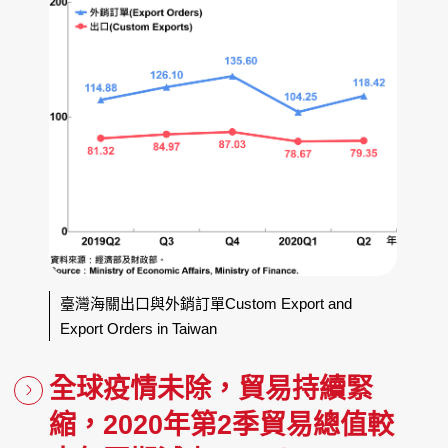
臺灣海關出口與外銷訂單Custom Export and
Export Orders in Taiwan
全球疫情未除，貿易持續緊
縮，2020年第2季貿易總值較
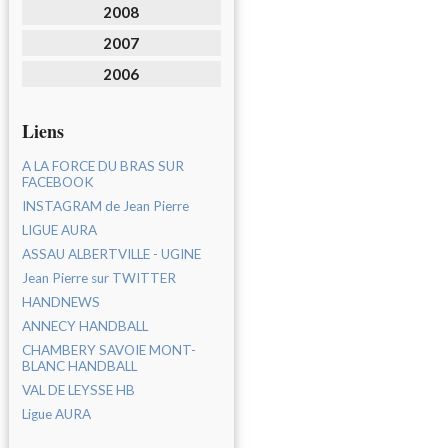
2008
2007
2006
Liens
A LA FORCE DU BRAS SUR
FACEBOOK
INSTAGRAM de Jean Pierre
LIGUE AURA
ASSAU ALBERTVILLE - UGINE
Jean Pierre sur TWITTER
HANDNEWS
ANNECY HANDBALL
CHAMBERY SAVOIE MONT-
BLANC HANDBALL
VAL DE LEYSSE HB
Ligue AURA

= TASK REQUIREMENTS =
How many lines in the rows above contain the word "Jean", with case counting? Reply with the number alone.

= EXPECTED ANSWER =
2